**Stored data**:
-------

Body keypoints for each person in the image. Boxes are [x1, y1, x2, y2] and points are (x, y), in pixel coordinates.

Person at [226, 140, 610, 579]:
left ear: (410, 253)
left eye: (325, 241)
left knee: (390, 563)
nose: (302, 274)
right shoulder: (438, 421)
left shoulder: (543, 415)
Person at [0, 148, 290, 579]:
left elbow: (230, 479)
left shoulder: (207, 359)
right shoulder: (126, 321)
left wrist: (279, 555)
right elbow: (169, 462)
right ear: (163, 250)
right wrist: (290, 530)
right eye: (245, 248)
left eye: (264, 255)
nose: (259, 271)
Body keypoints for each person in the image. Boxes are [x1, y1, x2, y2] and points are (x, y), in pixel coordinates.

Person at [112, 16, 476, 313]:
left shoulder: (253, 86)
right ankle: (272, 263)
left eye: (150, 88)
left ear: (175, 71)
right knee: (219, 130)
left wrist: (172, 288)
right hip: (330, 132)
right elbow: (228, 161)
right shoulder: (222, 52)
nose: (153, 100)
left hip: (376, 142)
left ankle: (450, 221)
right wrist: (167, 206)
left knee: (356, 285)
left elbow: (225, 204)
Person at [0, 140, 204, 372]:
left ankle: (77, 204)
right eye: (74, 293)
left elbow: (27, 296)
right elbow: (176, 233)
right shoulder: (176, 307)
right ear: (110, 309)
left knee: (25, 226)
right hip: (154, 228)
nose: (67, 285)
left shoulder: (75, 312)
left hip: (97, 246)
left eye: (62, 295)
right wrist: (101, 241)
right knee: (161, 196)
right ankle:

-------

**Problem to work on**: Return every line in the records that includes the string "knee".

**Answer to the problem**:
left knee: (390, 563)
right knee: (219, 130)
left knee: (356, 285)
left knee: (25, 226)
right knee: (161, 196)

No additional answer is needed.